Everything discussed at the panel rang true to me, such as this:

At one point in the conversation, Lerner referenced a feature story about Monsanto just published by The Nation. Before going any further, let me say this piece was written by Rene Ebersole, a former colleague of mine at Audubon magazine. Ebersole is a journalist I highly regard; she has also visited my journalism classes over the years.

Her Nation piece is titled, “Did Monsanto Ignore Evidence Linking its Weed Killer to Cancer?” The subhead reads: “This could be the company’s ‘Big Tobacco’ moment.”

I’m not going to pass judgment on the story because I haven’t gotten into the weeds (pardon the pun) of the whole glyphosate controversy. (Glyphosate is the active ingredient in Monsanto’s mega-selling Roundup herbicide product.) At some point, I’d like to delve into the mass of conflicting information, but it’s going to require an awful lot of time, because, well:

There’s also evidence recently reported by Mother Jones and Reuters that suggests the glyphosate = cancer narrative may be incomplete. Additionally, this extensive piece just published by a professor of risk perception, who, on his website, raises what seems to be legitimate ethical questions about the lead scientist at the center of the anti-glyphosate campaign and the litigation that has sprung from it.

But the professor’s acerbic tone and obvious point of view gives me pause. A sarcastic or hyperbolic style isn’t the only possible indicator of bias (be it by a blogger or a journalist) but when you see it, you should approach with caution.

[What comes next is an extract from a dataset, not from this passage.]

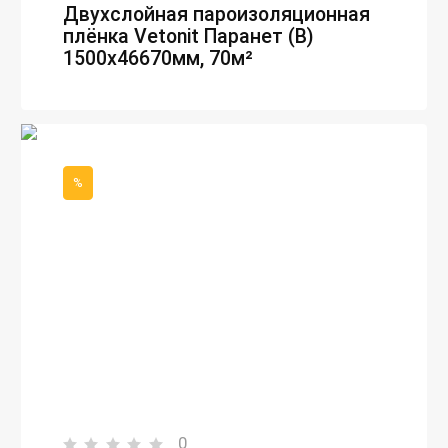
Двухслойная пароизоляционная
плёнка Vetonit Паранет (В)
1500х46670мм, 70м²
%
0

Which brings me back to Ebersole’s piece on Monsanto. I should note that it is written in a neutral tone. But does this mean her story is without a slant? Go back to the headline and subhead and you tell me. I’m not suggesting her story isn’t true; what I suspect is that it may not be the full story.

Every feature story is supposed to have a theme to help frame the reporting. But this often can be problematic, as one writer for NPR noted several weeks ago:

The Monsanto-glyphosate controversy playing out in the media, with all its various storylines, is perhaps another example of selective framing. Did Monsanto manipulate the science and the regulatory process on glyphosate? It sure seems that way, based on Ebersole’s story, and previous reporting by Lerner. At the same time, did a prestigious international health agency manipulate the review process in a way that made it possible for glyphosate to be classified as carcinogenic? It sure seems that way, based on a Reuters investigative report. And is the lead scientist responsible for that agency classification now profiting off it? It sure seems that way, based on depositions in class action lawsuits filed against Monsanto after glyphosate was designated a carcinogenic:

I suspect that all these storylines have truth in them. Which particular storyline reporters and readers gravitate to is a separate issue little discussed, but perhaps well worth taking up one day on a science journalism panel.